The “Doctor” Test:  You’ve been experiencing knee pain and turn to a doctor for help.  She evaluates your knee and recommends an effective knee brace (with no financial incentive) to help you alleviate the symptoms.  But then you mention your aching back and while it could be directly related to your knee problems, she doesn’t have to provide the same heightened standard of advice and recommends an expensive, high-risk procedure to be performed by a doctor she gets a referral fee from.  Any doctor we know would never practice like this.  But just like our bodies are one system of interacting components, so are our financial accounts.  It shouldn’t matter if one is classified as a retirement account or one is not!

3. The Certified Financial Planner ® Fiduciary: The CFP certification is an outstanding program as it is comprised of a rigorous series of education requirements, comprehensive (and very long) exam and continuing education which covers almost all aspects of personal financial planning.  We are CFPs here at Magis Wealth Planning so we certainly endorse the high standards the CFP Board requires of its members.  While the certification is a great start in evaluating a planner, it’s not a legal  standard. Which means that to call oneself a CFP, you must pass their exam and agree to adhere to their Code of Ethics.  That’s fine but what if a CFP doesn’t comply?  There is no legal recourse. The CFP Board can’t fine anyone or subpoena anyone or force anyone to testify in a legal matter.  Their only recourse is to strip a violator of the certification.  While this might be detrimental, stripping one of their CFP mark does not preclude them from practicing as a financial planner.

The “Doctor” Test:  Let’s say you’ve heard there is a doctor who has some high-level certification for rotator cuff surgery.  Of course if you need that procedure, you would certainly seek them out.  But what if he hasn’t kept up on the latest & greatest techniques and technologies associated with the surgery.  What’s the risk to him?  Well, he could lose that high-level certification.  But with a solid reputation already established, maybe he might not care.  But you would certainly care.  The point is the downside risk to the doctor is not as equitable to you as it is to him.

4. The “Crystal Clear” Fiduciary: In our minds, this is the most stringent standard that we believe all people seeking financial advice should demand.  These are financial advisors who usually are members of networks of like-minded advisors such as NAPFA & Alliance of Comprehensive Planners (full disclosure:  we are member of both organizations) which actually document and sign a contract with clients which explicitly states on paper they are ONLY compensated by client fees and there are no other means of compensation like commissions, referral fees or golf-junkets to the Bahamas for selling annuities.
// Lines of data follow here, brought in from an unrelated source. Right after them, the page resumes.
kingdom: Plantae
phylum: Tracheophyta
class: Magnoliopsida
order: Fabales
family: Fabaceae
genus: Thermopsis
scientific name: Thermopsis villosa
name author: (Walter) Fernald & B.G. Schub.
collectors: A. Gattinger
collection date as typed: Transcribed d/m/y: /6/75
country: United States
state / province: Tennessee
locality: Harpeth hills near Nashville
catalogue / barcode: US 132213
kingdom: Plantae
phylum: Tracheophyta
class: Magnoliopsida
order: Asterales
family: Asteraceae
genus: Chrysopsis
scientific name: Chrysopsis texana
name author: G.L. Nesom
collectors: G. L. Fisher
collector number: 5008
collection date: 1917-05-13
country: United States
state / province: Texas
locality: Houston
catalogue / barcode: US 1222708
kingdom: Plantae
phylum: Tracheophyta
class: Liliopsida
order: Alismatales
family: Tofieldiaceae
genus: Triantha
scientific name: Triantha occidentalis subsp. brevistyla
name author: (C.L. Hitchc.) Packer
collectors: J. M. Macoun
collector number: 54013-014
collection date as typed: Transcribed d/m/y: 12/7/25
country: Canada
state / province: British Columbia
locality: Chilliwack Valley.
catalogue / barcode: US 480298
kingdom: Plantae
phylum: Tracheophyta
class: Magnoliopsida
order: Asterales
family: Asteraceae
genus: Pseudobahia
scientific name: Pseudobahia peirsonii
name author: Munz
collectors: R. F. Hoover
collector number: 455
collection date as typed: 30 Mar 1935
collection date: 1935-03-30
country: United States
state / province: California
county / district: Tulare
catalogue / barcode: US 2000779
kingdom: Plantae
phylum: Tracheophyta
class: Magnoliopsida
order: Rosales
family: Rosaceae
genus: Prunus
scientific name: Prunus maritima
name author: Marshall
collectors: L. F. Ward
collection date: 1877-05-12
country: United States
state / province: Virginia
The “Doctor” Test:  We wish we could walk into a doctor’s office or a hospital and among all the paperwork we have to fill out (over and over again, it seems), see an explicit declaration that this doctor is only compensated by what we pay them and their medical advice is not “clouded” by potentially more lucrative recommendations from third parties.  We’re confident doctors actually do operate without the conflicts, we just wish the same were true for the financial industry.

The point is this:  The advice business, be it medical or financial, can be confusing enough with all the acronyms and esoteric terminology.  What should be completely transparent is the compensation model that may or may not be driving recommendations from our practitioners.  In short, we would like to see the financial industry held to the same high standards as the medical industry.

We think a great way to cut through the confusion on all the standards, acronyms and certifications is to simply apply the “Doctor Test” when evaluating a financial advisor.  This should go a long way toward aligning your physical health with your financial health.